Le dôme de l’église allait bientôt être
restauré. « Il y a consensus qu’il fallait le restaurer, continue
Frédérick Mangonès. Mais le débat portait surtout sur ses proportions.
Personnellement, je pensais qu’il en fallait un nouveau, adapté
proportionnellement à la base. »
L’église de Milot, en plus de sa portée
historique, aurait une signification ésotérique dans son architecture.
L’ingénieur Claude Prépetit, dans un article,
a fait une « étude symbolique », c’est-à-dire une « analyse rigoureuse
des nombres et des formes sacrés habilement dissimulés » dans
l’architecture de l’église. L’ingénieur, connu surtout pour ses travaux
sur les séismes, se demande si l’église de Milot n’est pas « un
catalyseur de la conscience humaine et des énergies de la nature qui
émettait des ondes de formes positives et bénéfiques au royaume du roi
Henri. »
Restaurer le patrimoine
L’incendie de l’église Milot met la
lumière sur les faiblesses du pays en termes de protection du patrimoine
matériel et immatériel. L’UNESCO et l’Institut de sauvegarde du
patrimoine national (ISPAN) ont un programme en commun de restauration
de certains sites comme le Parc national historique.
« Dans les autres pays de la région, les
sites sont mis en valeur, dit Frédérick Mangonès. Chez nous, les moyens
mis à la disposition de l’ISPAN sont une goutte d’eau comparée à la mer
de ce qu’il faut réaliser. L’ISPAN a fait un inventaire des sites du
pays. Il ne s’agit pas seulement des architectures militaires, mais
aussi des systèmes civils comme les aqueducs, etc. »

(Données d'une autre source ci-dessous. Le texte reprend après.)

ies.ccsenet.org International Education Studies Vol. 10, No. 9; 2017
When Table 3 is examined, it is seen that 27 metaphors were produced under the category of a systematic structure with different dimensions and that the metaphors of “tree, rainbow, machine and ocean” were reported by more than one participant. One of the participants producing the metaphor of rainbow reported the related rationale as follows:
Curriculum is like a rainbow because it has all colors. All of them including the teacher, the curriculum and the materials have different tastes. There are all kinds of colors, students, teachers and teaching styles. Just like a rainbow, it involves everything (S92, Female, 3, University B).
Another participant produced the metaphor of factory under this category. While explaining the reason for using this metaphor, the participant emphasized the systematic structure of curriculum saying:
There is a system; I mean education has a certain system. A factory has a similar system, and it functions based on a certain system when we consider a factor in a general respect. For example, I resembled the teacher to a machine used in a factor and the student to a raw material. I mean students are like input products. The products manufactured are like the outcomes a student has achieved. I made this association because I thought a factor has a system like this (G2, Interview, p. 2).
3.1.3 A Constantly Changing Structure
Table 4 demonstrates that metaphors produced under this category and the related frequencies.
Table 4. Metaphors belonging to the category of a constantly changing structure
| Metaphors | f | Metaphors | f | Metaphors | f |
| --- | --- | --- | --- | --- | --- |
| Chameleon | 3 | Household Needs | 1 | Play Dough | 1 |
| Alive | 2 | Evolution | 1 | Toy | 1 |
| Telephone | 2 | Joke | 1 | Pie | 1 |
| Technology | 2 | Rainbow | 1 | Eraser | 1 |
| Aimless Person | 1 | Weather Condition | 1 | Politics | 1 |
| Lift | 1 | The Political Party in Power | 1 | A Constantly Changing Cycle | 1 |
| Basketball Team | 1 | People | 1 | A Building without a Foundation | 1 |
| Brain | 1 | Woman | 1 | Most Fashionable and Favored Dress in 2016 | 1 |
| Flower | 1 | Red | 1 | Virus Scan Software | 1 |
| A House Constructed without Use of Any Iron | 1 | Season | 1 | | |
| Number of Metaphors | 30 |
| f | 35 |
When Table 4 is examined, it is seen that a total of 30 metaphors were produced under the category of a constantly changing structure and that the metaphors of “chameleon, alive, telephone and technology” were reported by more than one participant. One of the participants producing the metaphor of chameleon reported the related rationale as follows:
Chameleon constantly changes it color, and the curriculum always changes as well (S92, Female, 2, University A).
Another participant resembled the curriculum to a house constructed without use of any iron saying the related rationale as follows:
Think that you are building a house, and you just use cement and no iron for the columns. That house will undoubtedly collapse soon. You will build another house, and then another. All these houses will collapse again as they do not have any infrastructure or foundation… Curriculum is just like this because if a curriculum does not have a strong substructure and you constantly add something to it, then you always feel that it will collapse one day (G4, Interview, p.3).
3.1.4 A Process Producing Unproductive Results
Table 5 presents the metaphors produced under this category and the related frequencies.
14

Erol Josué croit que les responsables de
l’État ont un grand rôle à jouer pour éviter que ces incidents se
reproduisent. « Nous nous occupons tout le temps de politique, nous
n’allons pas au rythme de la société, pour grandir, dit le directeur du
BNE. Il y a un lien entre l’ignorance des gens et la protection du
patrimoine. Cet incident nous affaiblit encore plus. Nous avons beaucoup
de sites historiques, mais nous n’avons pas assez pour qu’ils soient
détruits. »
Le Parc national historique est
important pour le secteur déjà affaibli du tourisme. Michael Deibert, un
journaliste, auteur et professeur invité à l’université de Lisbonne a
travaillé pendant plus de 20 ans en Haïti. Il croit que l’importance de
ce parc va au-delà du pays. « La citadelle Laferrière et le Palais Sans
Souci sont parmi les monuments historiques les plus importants de
l’hémisphère Nord », dit-il.
« C’est là que l’abolition de
l’esclavage a commencé en Amérique, continue-t-il. Visiter le nord
d’Haïti, et comprendre le courage de ceux qui se sont révoltés contre ce
système infernal est une profonde et bouleversante expérience. »
Widlore Mérancourt a participé à ce reportage.